> _Action item_
Filter the entries for the word "median". Copy each line in which it occurs.

> _Stored data_
━━━━━━

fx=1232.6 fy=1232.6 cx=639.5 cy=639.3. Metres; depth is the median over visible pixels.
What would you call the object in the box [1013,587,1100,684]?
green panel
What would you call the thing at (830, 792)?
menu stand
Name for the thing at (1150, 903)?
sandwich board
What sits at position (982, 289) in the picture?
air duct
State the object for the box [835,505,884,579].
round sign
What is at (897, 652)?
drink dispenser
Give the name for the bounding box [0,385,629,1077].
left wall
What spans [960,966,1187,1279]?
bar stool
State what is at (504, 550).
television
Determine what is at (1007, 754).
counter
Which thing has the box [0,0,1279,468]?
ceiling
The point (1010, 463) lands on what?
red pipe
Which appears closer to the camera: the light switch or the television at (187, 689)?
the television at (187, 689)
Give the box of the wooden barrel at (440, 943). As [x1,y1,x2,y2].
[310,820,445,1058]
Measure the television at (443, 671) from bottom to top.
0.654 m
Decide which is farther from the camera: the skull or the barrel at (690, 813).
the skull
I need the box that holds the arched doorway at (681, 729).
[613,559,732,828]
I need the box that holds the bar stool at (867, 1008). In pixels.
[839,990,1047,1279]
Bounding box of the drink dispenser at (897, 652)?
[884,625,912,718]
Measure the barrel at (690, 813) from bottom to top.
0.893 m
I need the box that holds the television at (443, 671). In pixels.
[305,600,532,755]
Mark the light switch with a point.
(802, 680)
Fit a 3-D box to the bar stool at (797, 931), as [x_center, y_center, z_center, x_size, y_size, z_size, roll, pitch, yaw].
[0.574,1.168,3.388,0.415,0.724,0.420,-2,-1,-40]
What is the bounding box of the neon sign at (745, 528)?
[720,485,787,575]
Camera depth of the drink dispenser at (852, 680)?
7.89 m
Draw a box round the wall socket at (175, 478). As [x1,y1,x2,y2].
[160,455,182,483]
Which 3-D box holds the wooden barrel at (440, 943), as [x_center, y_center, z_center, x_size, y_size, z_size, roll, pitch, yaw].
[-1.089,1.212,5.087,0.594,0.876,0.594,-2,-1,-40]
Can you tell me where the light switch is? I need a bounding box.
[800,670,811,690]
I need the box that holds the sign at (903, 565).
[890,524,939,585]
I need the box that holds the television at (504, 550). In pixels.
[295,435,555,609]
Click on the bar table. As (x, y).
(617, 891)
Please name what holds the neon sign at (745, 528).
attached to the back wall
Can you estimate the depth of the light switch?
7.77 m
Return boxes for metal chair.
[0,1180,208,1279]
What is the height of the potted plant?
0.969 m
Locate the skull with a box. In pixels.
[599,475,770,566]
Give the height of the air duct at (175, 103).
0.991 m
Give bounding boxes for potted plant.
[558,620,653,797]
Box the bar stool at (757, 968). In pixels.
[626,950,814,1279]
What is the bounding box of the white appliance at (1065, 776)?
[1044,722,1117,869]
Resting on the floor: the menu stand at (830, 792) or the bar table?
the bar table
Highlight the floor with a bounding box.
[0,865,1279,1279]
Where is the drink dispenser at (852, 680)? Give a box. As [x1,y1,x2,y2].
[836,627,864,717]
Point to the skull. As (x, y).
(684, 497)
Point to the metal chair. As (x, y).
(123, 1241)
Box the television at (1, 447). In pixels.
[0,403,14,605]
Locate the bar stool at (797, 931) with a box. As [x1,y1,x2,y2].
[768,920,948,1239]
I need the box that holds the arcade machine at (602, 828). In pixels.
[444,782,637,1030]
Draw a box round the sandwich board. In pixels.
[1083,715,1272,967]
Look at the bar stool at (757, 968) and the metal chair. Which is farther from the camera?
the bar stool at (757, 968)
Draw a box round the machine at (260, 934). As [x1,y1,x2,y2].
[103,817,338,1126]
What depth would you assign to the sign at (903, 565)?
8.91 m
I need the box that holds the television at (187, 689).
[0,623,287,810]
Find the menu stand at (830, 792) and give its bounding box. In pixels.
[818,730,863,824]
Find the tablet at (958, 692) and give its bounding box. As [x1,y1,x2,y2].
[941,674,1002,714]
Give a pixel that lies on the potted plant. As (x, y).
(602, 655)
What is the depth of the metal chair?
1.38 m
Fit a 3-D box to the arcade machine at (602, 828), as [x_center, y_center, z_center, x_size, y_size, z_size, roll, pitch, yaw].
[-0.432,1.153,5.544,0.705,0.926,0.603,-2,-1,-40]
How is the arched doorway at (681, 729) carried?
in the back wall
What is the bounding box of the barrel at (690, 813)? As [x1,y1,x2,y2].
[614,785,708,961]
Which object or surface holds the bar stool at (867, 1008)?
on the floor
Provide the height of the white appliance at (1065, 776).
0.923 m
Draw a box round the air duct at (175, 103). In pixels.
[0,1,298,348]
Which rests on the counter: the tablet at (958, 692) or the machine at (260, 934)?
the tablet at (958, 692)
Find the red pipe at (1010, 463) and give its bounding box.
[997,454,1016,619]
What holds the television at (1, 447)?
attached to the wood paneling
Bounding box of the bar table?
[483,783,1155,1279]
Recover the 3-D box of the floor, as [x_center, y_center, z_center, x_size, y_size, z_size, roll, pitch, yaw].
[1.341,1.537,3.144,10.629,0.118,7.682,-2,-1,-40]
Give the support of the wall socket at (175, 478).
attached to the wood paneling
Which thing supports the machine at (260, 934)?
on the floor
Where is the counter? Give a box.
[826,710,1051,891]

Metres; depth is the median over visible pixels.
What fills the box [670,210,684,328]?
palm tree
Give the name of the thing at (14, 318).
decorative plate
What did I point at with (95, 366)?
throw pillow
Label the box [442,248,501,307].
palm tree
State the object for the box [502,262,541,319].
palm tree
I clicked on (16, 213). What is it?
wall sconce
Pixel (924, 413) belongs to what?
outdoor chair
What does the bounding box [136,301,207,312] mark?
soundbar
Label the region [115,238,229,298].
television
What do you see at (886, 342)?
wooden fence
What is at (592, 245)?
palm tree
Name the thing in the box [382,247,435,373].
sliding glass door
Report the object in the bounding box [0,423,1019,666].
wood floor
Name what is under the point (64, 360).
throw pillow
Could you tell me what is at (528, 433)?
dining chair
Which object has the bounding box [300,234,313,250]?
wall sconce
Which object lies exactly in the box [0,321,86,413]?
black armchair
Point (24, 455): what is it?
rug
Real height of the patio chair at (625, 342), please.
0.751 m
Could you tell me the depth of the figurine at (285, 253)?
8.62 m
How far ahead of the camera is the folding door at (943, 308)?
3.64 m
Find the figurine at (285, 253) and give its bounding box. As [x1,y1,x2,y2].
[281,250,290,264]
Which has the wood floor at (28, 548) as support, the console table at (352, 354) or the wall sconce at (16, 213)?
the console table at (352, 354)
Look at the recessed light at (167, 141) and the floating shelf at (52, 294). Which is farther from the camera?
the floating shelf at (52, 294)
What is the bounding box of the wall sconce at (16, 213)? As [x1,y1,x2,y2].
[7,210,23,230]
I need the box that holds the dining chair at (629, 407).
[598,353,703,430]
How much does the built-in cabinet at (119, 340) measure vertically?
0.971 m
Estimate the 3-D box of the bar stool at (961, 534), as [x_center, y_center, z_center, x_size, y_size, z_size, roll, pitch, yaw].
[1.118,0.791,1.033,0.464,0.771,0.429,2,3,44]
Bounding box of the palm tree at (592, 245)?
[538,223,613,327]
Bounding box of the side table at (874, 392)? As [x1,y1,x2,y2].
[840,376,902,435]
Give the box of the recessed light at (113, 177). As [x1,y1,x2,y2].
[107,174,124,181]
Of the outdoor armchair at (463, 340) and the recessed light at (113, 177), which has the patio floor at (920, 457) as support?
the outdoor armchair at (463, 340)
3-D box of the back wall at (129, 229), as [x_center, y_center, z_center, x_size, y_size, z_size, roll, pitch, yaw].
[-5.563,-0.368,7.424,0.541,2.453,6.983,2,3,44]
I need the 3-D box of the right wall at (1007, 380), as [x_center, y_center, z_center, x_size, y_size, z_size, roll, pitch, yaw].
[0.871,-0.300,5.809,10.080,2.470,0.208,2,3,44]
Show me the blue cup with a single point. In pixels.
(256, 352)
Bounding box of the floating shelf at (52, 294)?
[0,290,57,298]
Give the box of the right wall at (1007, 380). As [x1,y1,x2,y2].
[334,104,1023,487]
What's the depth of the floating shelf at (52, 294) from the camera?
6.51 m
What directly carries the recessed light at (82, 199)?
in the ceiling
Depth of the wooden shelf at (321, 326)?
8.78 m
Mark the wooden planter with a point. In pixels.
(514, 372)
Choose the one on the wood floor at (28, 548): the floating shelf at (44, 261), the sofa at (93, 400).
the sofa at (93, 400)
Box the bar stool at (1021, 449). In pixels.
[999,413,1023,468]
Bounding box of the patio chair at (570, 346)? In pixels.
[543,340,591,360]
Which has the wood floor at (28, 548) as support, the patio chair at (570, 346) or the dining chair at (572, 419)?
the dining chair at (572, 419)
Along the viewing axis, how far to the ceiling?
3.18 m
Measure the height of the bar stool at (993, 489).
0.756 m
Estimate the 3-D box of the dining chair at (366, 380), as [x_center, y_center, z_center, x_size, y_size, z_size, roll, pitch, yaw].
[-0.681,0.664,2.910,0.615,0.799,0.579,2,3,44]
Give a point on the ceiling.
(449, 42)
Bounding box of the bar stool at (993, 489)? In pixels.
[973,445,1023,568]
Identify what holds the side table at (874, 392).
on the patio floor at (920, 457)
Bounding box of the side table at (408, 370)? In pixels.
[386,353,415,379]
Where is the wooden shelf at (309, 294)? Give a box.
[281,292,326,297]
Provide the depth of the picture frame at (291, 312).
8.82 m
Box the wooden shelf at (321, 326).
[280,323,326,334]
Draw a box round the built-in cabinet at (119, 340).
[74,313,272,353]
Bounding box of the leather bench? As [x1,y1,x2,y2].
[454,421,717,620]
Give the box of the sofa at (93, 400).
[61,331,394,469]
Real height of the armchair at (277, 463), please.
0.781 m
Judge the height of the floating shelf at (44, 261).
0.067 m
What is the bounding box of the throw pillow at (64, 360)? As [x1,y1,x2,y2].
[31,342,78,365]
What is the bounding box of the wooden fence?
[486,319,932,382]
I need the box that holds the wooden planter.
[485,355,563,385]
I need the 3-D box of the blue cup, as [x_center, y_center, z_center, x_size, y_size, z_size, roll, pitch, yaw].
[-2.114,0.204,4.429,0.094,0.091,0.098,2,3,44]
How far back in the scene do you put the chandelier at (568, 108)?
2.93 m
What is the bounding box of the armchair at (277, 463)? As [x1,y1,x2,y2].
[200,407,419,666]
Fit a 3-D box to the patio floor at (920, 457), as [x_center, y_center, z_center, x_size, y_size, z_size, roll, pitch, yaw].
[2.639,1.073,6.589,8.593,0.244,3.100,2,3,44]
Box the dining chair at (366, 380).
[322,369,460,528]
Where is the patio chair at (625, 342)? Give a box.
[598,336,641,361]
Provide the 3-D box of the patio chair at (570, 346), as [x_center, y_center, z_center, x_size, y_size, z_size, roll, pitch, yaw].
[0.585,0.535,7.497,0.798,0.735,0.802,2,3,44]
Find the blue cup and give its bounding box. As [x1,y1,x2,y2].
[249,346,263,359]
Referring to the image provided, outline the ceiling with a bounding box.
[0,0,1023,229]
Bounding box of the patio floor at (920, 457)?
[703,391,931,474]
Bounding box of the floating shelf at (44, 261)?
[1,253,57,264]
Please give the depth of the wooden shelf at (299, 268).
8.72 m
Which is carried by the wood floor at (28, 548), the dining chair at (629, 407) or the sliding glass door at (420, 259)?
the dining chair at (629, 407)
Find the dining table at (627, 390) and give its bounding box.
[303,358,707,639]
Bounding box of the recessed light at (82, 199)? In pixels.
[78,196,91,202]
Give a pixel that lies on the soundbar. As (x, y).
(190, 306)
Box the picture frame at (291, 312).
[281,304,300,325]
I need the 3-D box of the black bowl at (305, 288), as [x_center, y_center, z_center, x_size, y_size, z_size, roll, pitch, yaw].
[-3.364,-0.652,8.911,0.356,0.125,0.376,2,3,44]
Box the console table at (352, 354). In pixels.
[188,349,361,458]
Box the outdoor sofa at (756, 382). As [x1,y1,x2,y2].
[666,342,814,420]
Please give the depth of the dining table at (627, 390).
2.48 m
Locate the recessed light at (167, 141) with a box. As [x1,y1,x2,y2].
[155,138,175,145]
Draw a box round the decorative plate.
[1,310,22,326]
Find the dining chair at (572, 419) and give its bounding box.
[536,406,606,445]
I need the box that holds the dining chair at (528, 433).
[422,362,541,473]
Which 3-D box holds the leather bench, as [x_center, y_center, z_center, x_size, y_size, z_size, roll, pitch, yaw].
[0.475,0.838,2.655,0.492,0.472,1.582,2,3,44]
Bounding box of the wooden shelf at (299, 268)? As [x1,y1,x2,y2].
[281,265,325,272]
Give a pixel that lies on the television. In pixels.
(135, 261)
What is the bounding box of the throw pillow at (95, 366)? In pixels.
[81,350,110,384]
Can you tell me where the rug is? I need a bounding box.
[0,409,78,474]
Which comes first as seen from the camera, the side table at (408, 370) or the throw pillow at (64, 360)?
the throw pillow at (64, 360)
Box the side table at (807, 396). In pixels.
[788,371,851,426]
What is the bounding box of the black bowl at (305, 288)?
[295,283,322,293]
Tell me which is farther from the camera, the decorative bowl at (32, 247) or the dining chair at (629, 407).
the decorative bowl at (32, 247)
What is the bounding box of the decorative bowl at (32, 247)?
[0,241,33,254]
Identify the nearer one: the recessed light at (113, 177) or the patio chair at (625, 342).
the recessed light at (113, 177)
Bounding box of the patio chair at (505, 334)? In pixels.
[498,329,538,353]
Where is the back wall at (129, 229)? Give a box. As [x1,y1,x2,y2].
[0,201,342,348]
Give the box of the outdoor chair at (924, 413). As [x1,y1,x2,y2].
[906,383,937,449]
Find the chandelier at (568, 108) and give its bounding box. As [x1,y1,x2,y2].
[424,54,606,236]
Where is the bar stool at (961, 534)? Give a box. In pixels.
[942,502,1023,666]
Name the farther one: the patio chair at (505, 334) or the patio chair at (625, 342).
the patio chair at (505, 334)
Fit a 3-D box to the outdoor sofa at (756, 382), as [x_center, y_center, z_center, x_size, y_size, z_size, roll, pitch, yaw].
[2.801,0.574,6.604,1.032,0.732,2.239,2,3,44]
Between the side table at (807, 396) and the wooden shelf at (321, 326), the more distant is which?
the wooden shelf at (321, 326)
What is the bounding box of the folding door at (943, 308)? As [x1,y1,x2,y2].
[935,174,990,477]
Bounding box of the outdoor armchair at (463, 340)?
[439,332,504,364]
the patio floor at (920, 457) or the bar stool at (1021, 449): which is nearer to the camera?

━━━━━━

> _Solution for this task_
fx=1232.6 fy=1232.6 cx=639.5 cy=639.3. Metres; depth is the median over visible pixels.
Metres; depth is the median over visible pixels.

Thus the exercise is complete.